:: TEXTE À LIRE ::
CA Paris, Pôle 5 ch. 5, 5 mars 2015, n° 13-02822

PARIS

Arrêt

Confirmation

PARTIES

Demandeur :

Velati Srl (Sté)

Défendeur :

Etablissements Poulard (SARL), Bermond (ès qual.), Selarl Bauland Gladel & Martinez (ès qual.)

COMPOSITION DE LA JURIDICTION

Président :

Mme Perrin

Conseillers :

MM. Birolleau, Douvreleur

Avocats :

Mes Flauraud, Briatta, Belfayol-Broquet, Andreo

T. com. Lyon, du 11 oct. 2012

11 octobre 2012

Faits et procédure

Par contrat du 5 avril 2002, avec effet rétroactif au 1er janvier 2002, la société de droit italien Velati, qui fabrique et commercialise des machines industrielles destinées au travail de la viande, et la société Établissements Poulard (Poulard), ayant pour activité le négoce de matériels industriels dans le domaine agroalimentaire, ont conclu un contrat dit " d'agence pour l'étranger ", à durée indéterminée, octroyant à la société Poulard l'exclusivité sur le territoire français pour la vente des machines-outils et des installations de production fabriquées par Velati.

Ce contrat prévoyait un commissionnement de 25 % sur les ventes au profit de l'agent.

Fin d'année 2009, la société Velati, constatant une baisse d'activité, s'est rendue dans les locaux de la société Poulard afin d'obtenir des explications sur l'évolution de leur partenariat.

:: TRAVAIL À FAIRE ::
A. Relevez le nom de chacun des avocats mentionnés dans l'arrêt de la cour d'appel de Paris.
B. Reprenez l'arrêt de la cour d'appel de Paris à la suite de sa dernière phrase et poursuivez l'exposé des faits.

:: DONNÉES DE L'EXERCICE ::
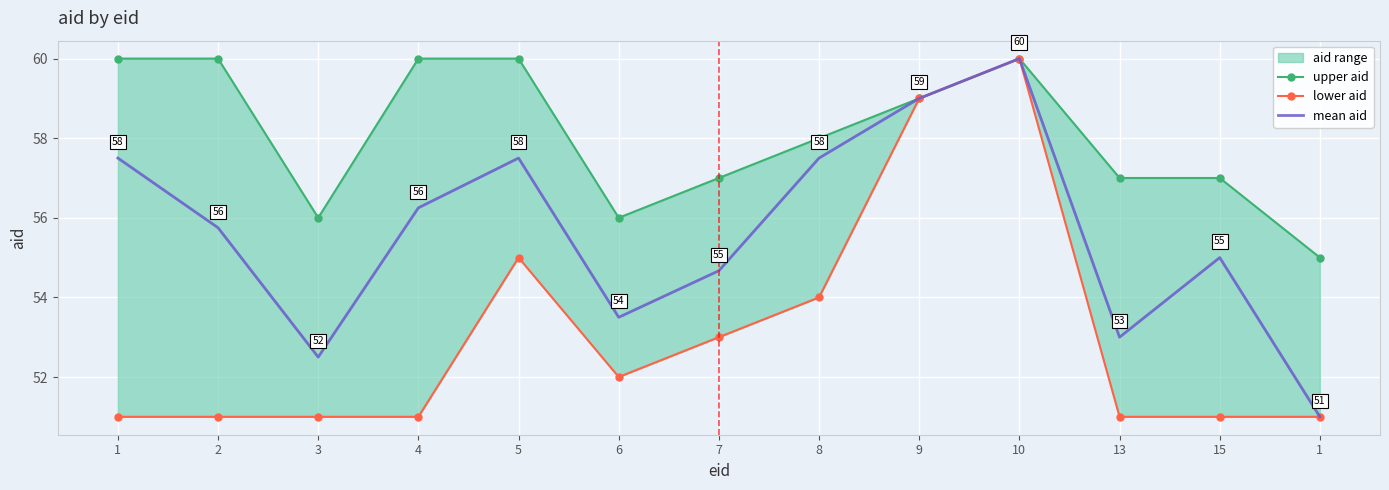

True or false: mean aid has more than 1 points higher than both neighbors.

True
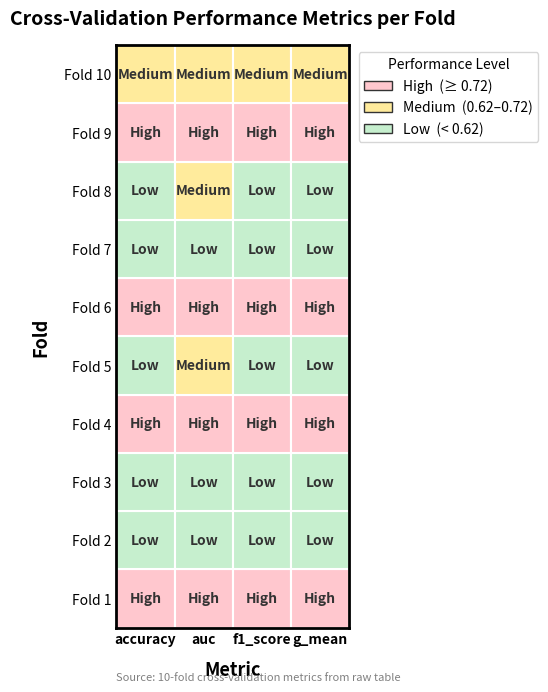

Count the accuracy values in the range 0 to 1.

10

:: RÉPONSES DANS L'ORDRE ::
A. Me Flauraud, Me Briatta, Me Belfayol-Broquet, Me Andreo

B.
La société Velati, souhaitant modifier son mode de distribution en France, va dans un premier temps informer l'ensemble de ses clients par lettre en date du 23 novembre 2009 et dans un second temps, mettre fin au contrat d'agent commercial la liant à la société Poulard, son mandataire, le 4 décembre 2009.

Considérant cette décision comme une rupture brutale de leurs relations commerciales, la société Poulard a demandé à Velati à être indemnisée.

La société Poulard a été placée en redressement judiciaire par jugement du Tribunal de commerce de Vienne du 22 décembre 2009, procédure convertie en liquidation judiciaire le 23 février 2010, Maître Bermond étant désigné en qualité de liquidateur judiciaire.

Par acte du 22 décembre 2009, la société Poulard a fait assigner la société Velati devant le Tribunal de commerce de Lyon pour rupture abusive des relations commerciales.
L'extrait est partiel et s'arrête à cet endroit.